In the wake of the passage of the Deficit Reduction Act (DRA), there were concerns that advanced imaging procedures would shift from private offices to hospital outpatient departments (HOPDs) and that access would be restricted. According to a study in the January issue of the Journal of the American College of Radiology, while there hasn’t been a large shift away from offices toward hospitals, the DRA did affect imaging volume and seems to have resulted in some loss of access to nuclear medicine.
The DRA, which was passed in 2005 and took effect in 2007, reduced the Medicare technical component payment for office imaging, lowering it to the level paid to hospitals. Many private office imaging facilities feared they would be forced to close as a result, according to the study’s background information.
“Not surprisingly, these steep cuts sparked dismay and anger within the radiology community,” wrote David C. Levin, MD, of Thomas Jefferson University Hospital in Philadelphia, and colleagues. “This was compounded by the fact that a number of commercial payers adopted similar cuts.”

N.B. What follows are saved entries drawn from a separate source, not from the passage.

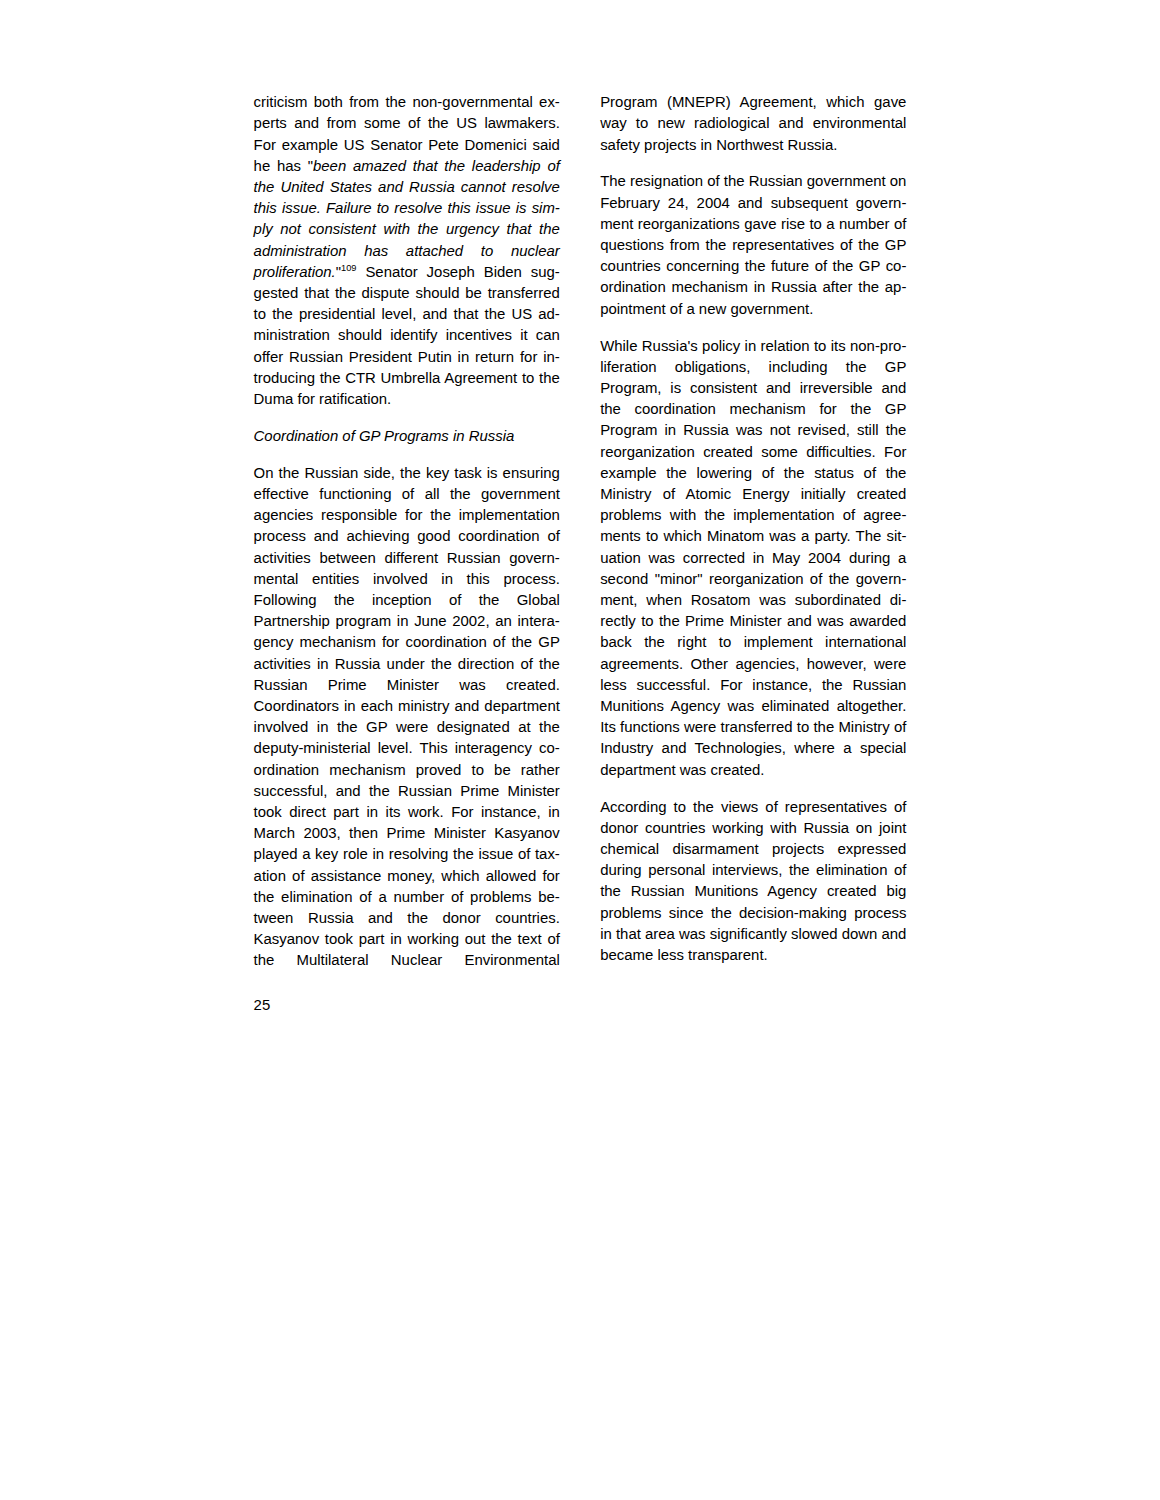criticism both from the non-governmental experts and from some of the US lawmakers. For example US Senator Pete Domenici said he has "been amazed that the leadership of the United States and Russia cannot resolve this issue. Failure to resolve this issue is simply not consistent with the urgency that the administration has attached to nuclear proliferation."109 Senator Joseph Biden suggested that the dispute should be transferred to the presidential level, and that the US administration should identify incentives it can offer Russian President Putin in return for introducing the CTR Umbrella Agreement to the Duma for ratification.
Coordination of GP Programs in Russia
On the Russian side, the key task is ensuring effective functioning of all the government agencies responsible for the implementation process and achieving good coordination of activities between different Russian governmental entities involved in this process. Following the inception of the Global Partnership program in June 2002, an interagency mechanism for coordination of the GP activities in Russia under the direction of the Russian Prime Minister was created. Coordinators in each ministry and department involved in the GP were designated at the deputy-ministerial level. This interagency coordination mechanism proved to be rather successful, and the Russian Prime Minister took direct part in its work. For instance, in March 2003, then Prime Minister Kasyanov played a key role in resolving the issue of taxation of assistance money, which allowed for the elimination of a number of problems between Russia and the donor countries. Kasyanov took part in working out the text of the Multilateral Nuclear Environmental Program (MNEPR) Agreement, which gave way to new radiological and environmental safety projects in Northwest Russia.
The resignation of the Russian government on February 24, 2004 and subsequent government reorganizations gave rise to a number of questions from the representatives of the GP countries concerning the future of the GP coordination mechanism in Russia after the appointment of a new government.
While Russia's policy in relation to its non-proliferation obligations, including the GP Program, is consistent and irreversible and the coordination mechanism for the GP Program in Russia was not revised, still the reorganization created some difficulties. For example the lowering of the status of the Ministry of Atomic Energy initially created problems with the implementation of agreements to which Minatom was a party. The situation was corrected in May 2004 during a second "minor" reorganization of the government, when Rosatom was subordinated directly to the Prime Minister and was awarded back the right to implement international agreements. Other agencies, however, were less successful. For instance, the Russian Munitions Agency was eliminated altogether. Its functions were transferred to the Ministry of Industry and Technologies, where a special department was created.
According to the views of representatives of donor countries working with Russia on joint chemical disarmament projects expressed during personal interviews, the elimination of the Russian Munitions Agency created big problems since the decision-making process in that area was significantly slowed down and became less transparent.
25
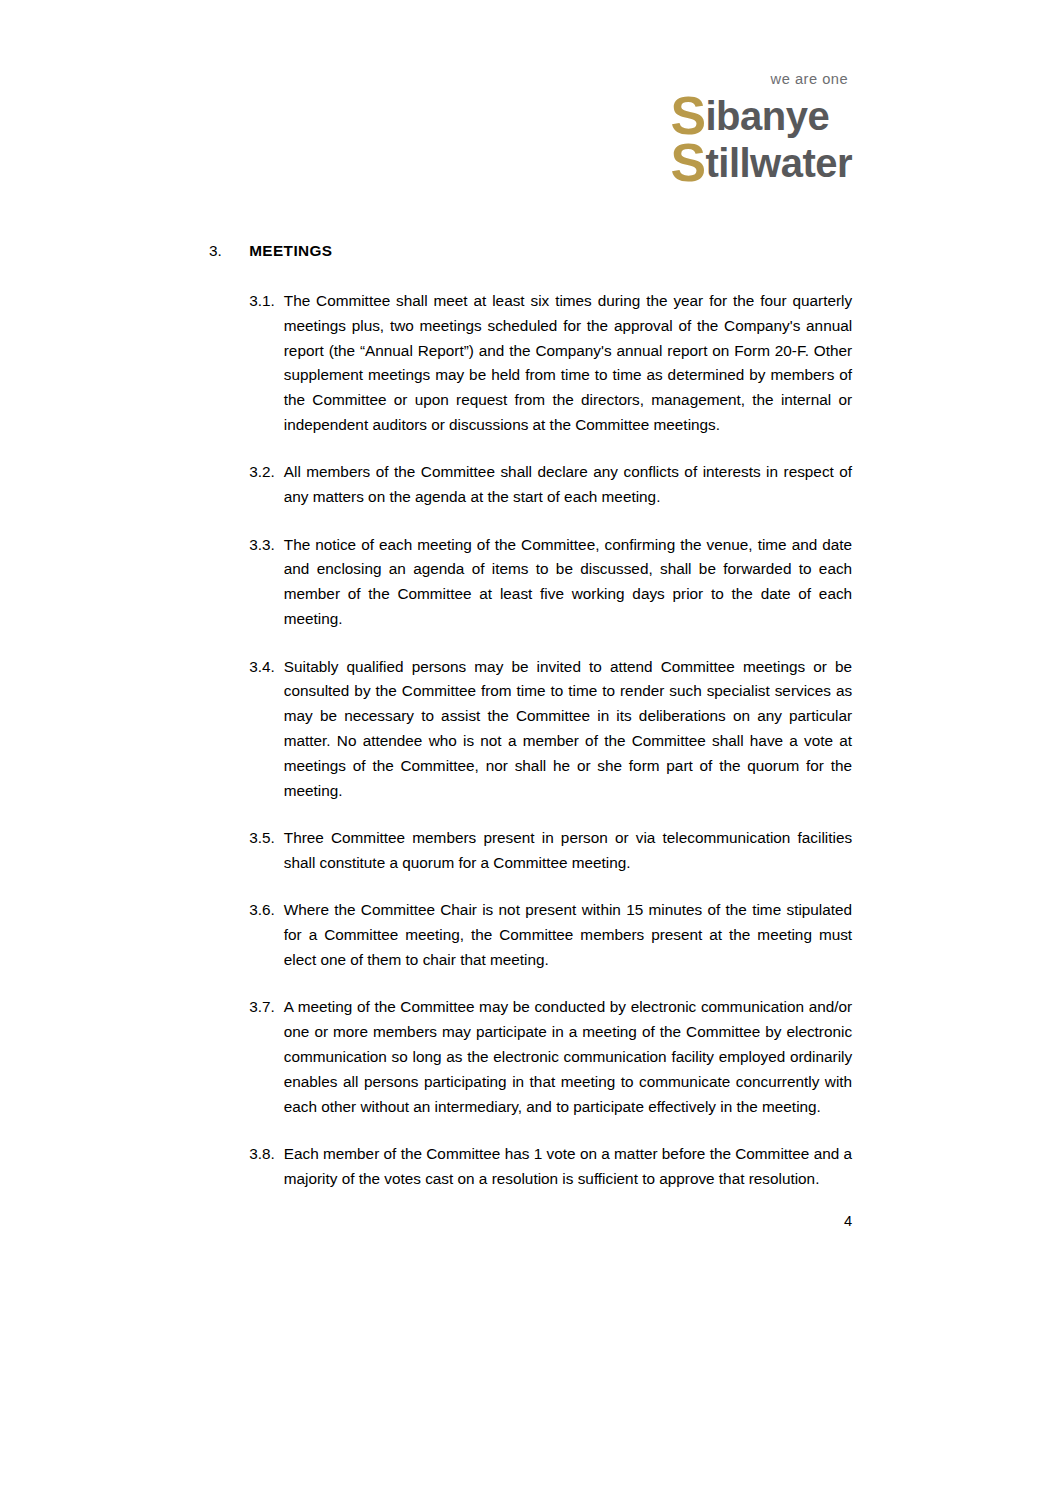we are one
Sibanye
Stillwater
3.
MEETINGS
3.1.
The Committee shall meet at least six times during the year for the four quarterly meetings plus, two meetings scheduled for the approval of the Company's annual report (the “Annual Report”) and the Company's annual report on Form 20-F. Other supplement meetings may be held from time to time as determined by members of the Committee or upon request from the directors, management, the internal or independent auditors or discussions at the Committee meetings.
3.2.
All members of the Committee shall declare any conflicts of interests in respect of any matters on the agenda at the start of each meeting.
3.3.
The notice of each meeting of the Committee, confirming the venue, time and date and enclosing an agenda of items to be discussed, shall be forwarded to each member of the Committee at least five working days prior to the date of each meeting.
3.4.
Suitably qualified persons may be invited to attend Committee meetings or be consulted by the Committee from time to time to render such specialist services as may be necessary to assist the Committee in its deliberations on any particular matter. No attendee who is not a member of the Committee shall have a vote at meetings of the Committee, nor shall he or she form part of the quorum for the meeting.
3.5.
Three Committee members present in person or via telecommunication facilities shall constitute a quorum for a Committee meeting.
3.6.
Where the Committee Chair is not present within 15 minutes of the time stipulated for a Committee meeting, the Committee members present at the meeting must elect one of them to chair that meeting.
3.7.
A meeting of the Committee may be conducted by electronic communication and/or one or more members may participate in a meeting of the Committee by electronic communication so long as the electronic communication facility employed ordinarily enables all persons participating in that meeting to communicate concurrently with each other without an intermediary, and to participate effectively in the meeting.
3.8.
Each member of the Committee has 1 vote on a matter before the Committee and a majority of the votes cast on a resolution is sufficient to approve that resolution.
4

Using Medicare data, Levin et al looked at trends in CT, MRI and nuclear medicine from 2000 to 2006 (prior to the DRA) and from 2007 to 2009 (after the DRA took effect).
Results showed that in all three modalities, growth before the DRA was more rapid than afterward. Compound annual growth rates (CAGRs) of office volumes for CT, MRI and nuclear medicine prior to the DRA were 17.5, 14.9 and 18.4 percent, respectively. After the DRA, the CAGR slipped to 2.1 percent for CT, -1.1 percent for MRI and -1.7 percent for nuclear medicine.
Hospital volumes, though, also took a steep dive with post-DRA CAGRs of hospital volumes for CT, MRI and nuclear medicine at 0.5, 1.0 and -2.5 percent, respectively.
“It seems apparent from this and other studies that a dramatic slowdown in the growth of imaging began around the middle of the past decade, after years of rapid increases,” wrote the authors. “The slowdown was not due to the DRA, or at least not solely to the DRA. The proof of this is that the slowdown was felt equally in HOPDs, which should not have been affected by the DRA.”
The researchers said there was no evidence that access to CT or MRI for Medicare beneficiaries was compromised by the DRA, but this might not be true for nuclear medicine. HOPD nuclear medicine volumes began to decline before the DRA took effect, while office nuclear medicine began dropping slightly in 2007, and then more rapidly in 2009. “Although there was no evidence of a shift from offices to HOPDs, this could signify loss of access to outpatient nuclear medicine for some seniors.”
The authors did acknowledge the role radiologists played in controlling the rapid growth of advanced imaging while maintaining access.
“In many instances, it is likely they were able to tighten their belts, institute new information technologies and workflows, and in general work harder and more efficiently,” wrote Levin et al. “This may have allowed them to keep their office facilities in operation despite lower Medicare revenues.”
Since imaging growth has slowed, the authors said there should be less downward pressure on imaging fees from health policy planners. They did caution, however, that nuclear medicine access may have been restricted by the DRA and that CT and MRI may have been pushed to their limits. Should additional Medicare reimbursement cuts be implemented, it could result in “adverse consequences not only for seniors but also for younger patients who are commercially insured.”